Petra Fuhrmann (SPD): Union hat Jobcenter an die Wand gefahren

„Wir erleben hier einen handfesten Hauskrach. Und bei diesem CDU-internen Duell haben die Länderchefs den Kürzeren gezogen – zum Schaden der Arbeitsuchenden in ganz Deutschland und auch in Hessen. Wenn es im CDU-Lager und in den CDU-FDP- Koalitionsregierungen keine Einigung gibt, dann wird es die Hilfen aus einer Hand bald nicht mehr geben. Dann werden die ARGEN aufgelöst“, so ‚Fuhrmann.

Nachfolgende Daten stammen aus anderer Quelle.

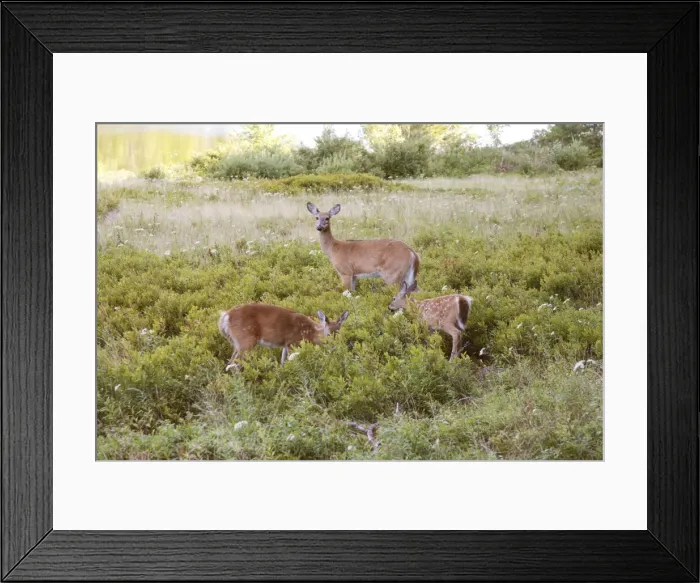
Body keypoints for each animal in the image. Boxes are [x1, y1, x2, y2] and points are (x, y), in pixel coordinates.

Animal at [218, 303, 349, 370]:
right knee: (233, 363)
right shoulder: (293, 342)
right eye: (328, 334)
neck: (310, 333)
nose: (334, 346)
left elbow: (282, 363)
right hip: (246, 340)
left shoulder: (285, 345)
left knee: (230, 362)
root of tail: (225, 316)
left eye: (339, 332)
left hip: (237, 343)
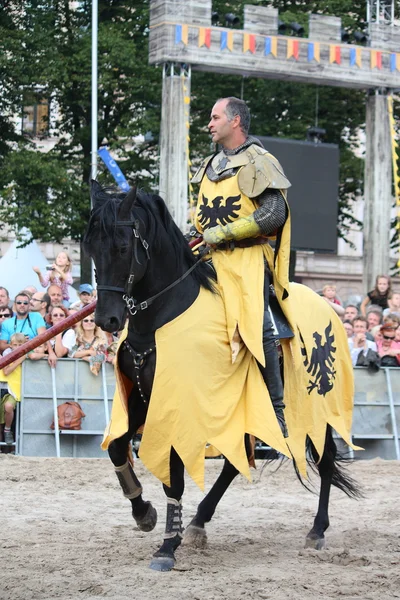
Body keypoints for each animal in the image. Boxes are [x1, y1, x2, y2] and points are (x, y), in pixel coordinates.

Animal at [83, 182, 360, 572]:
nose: (106, 320)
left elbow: (174, 477)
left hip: (317, 408)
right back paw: (199, 522)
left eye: (123, 247)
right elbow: (118, 448)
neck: (160, 318)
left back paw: (317, 530)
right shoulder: (141, 397)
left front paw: (167, 547)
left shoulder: (179, 406)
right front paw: (144, 512)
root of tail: (329, 306)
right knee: (234, 462)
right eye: (90, 248)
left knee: (325, 457)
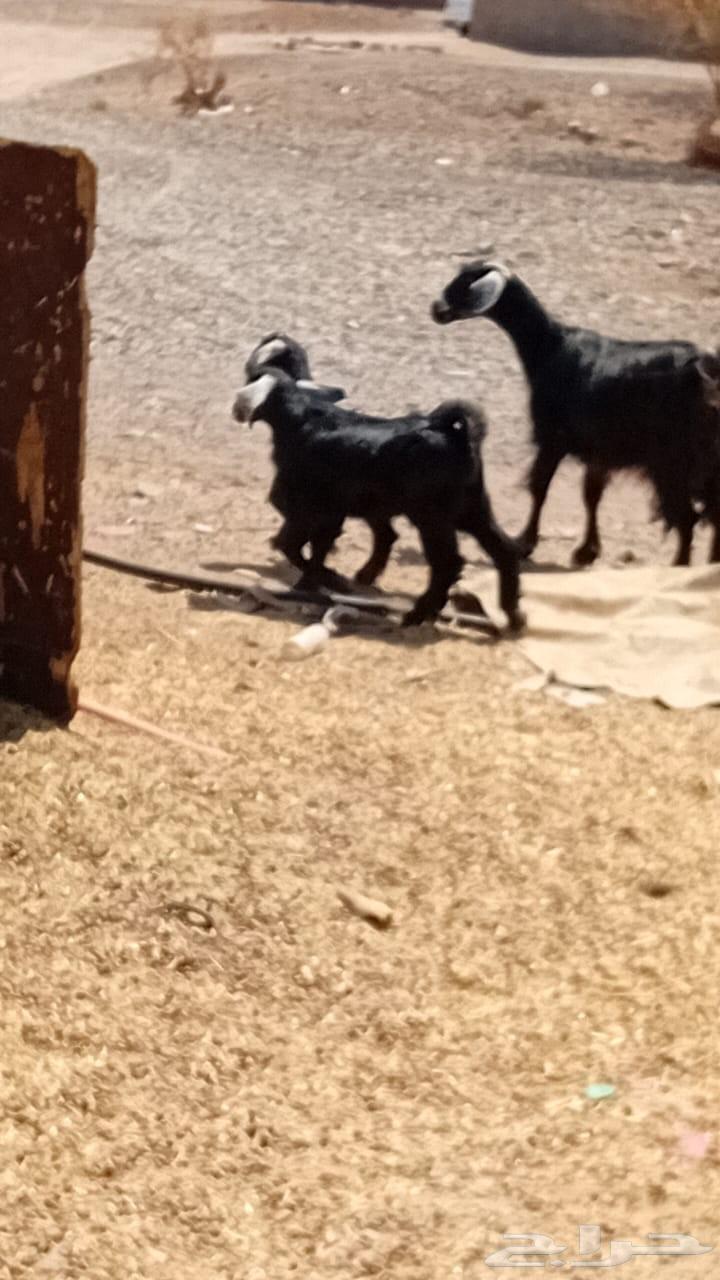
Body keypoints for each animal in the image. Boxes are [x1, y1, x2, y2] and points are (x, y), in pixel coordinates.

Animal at [232, 369, 524, 630]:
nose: (235, 408)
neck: (302, 421)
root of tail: (455, 435)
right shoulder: (330, 514)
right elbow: (315, 547)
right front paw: (314, 583)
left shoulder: (307, 509)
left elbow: (290, 544)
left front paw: (330, 580)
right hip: (471, 510)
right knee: (503, 550)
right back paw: (513, 616)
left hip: (432, 518)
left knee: (448, 563)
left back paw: (417, 614)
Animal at [432, 260, 720, 567]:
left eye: (466, 284)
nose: (436, 309)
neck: (550, 346)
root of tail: (706, 374)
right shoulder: (599, 450)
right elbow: (591, 494)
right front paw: (586, 551)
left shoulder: (553, 438)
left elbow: (539, 487)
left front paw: (525, 543)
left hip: (674, 463)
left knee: (688, 518)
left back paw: (680, 565)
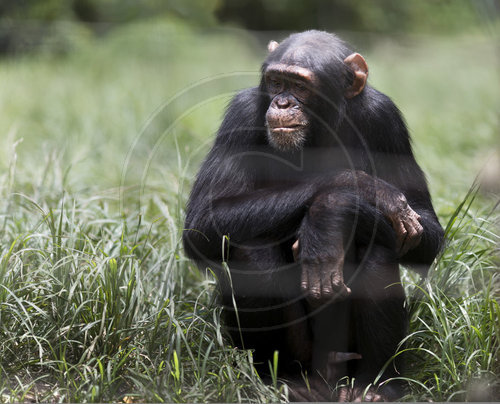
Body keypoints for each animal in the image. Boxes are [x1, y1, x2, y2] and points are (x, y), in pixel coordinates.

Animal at [182, 30, 444, 400]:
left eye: (301, 86)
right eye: (276, 82)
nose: (282, 103)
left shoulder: (386, 119)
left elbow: (424, 227)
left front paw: (329, 214)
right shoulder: (240, 116)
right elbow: (203, 221)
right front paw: (354, 191)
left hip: (347, 353)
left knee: (379, 246)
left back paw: (375, 386)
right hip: (305, 354)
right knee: (249, 247)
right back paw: (284, 380)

Gerade in der Arbeitsmarktpolitik sei es angesichts von Rezession und steigender Arbeitslosigkeit verantwortungslos, mit kleinkarierten Blockaden wichtige Weichenstellungen zu verhindern. Der Reformvorschlag lag auf dem Tisch, das Problem schien bereits gelöst, bis die CDU-Bundestagsfraktion die Reißleine zog. Roland Koch müsse seine ganze Kraft in die Waagschale werfen – gegen ihre CDU-Bundestagsfraktion und gegen die FDP in Hessen. Denn: Die Grundgesetzänderung müsse jetzt schnell „auf die Schiene“ gesetzt werden.

Fakt sei,
·        dass die rund 55.000 Mitarbeiter der Jobcenter eine klare Perspektive brauchten, denn es gehe darum, ob sie ihre Jobs behalten.
·        die Arbeitslosen und ihre Angehörigen müssten schnell Klarheit darüber erlangen, wie es weitergehe. Sie könnten ihre Zukunft nicht auf Luftschlösser aufbauen.
·        der Bund mit über 90 Prozent Hauptfinanzierer der Eingliederungsmittel sei und zu nahezu 90 Prozent der Verwaltungskosten trage. Er habe daher das Recht, auch mit zu entscheiden und er habe die Pflicht, die Mittelvergabe zu überprüfen.
·        dass es bisher überhaupt keine seriösen Vergleichszahlen zwischen ARGEn und Optionskommunen gebe und deshalb die Debatte hierzu vorerst einmal beendet werden müsse.

Fuhrmann: „Angesichts der Wirtschaftskrise sollten wir deshalb schleunigst die Arbeitsvermittlung auf sichere Füße stellen, denn es warten bereits jetzt große Herausforderungen auf uns:
·        viele Leiharbeitnehmer und –innen sind schon jetzt arbeitslos und warten auf Vermittlung,
·        ab Sommer 2009 endet in vielen Betrieben die Kurzarbeit und dann drohen auch Entlassungen der Stammbelegschaften,
·        die aktuellen Ausbildungszahlen zeigen, einen Rückgang der Ausbildungsstellen um 11.6 Prozent und
·        wir brauchen einen Schutzschirm für Auszubildende, deren Betriebe in die Insolvenz gehen.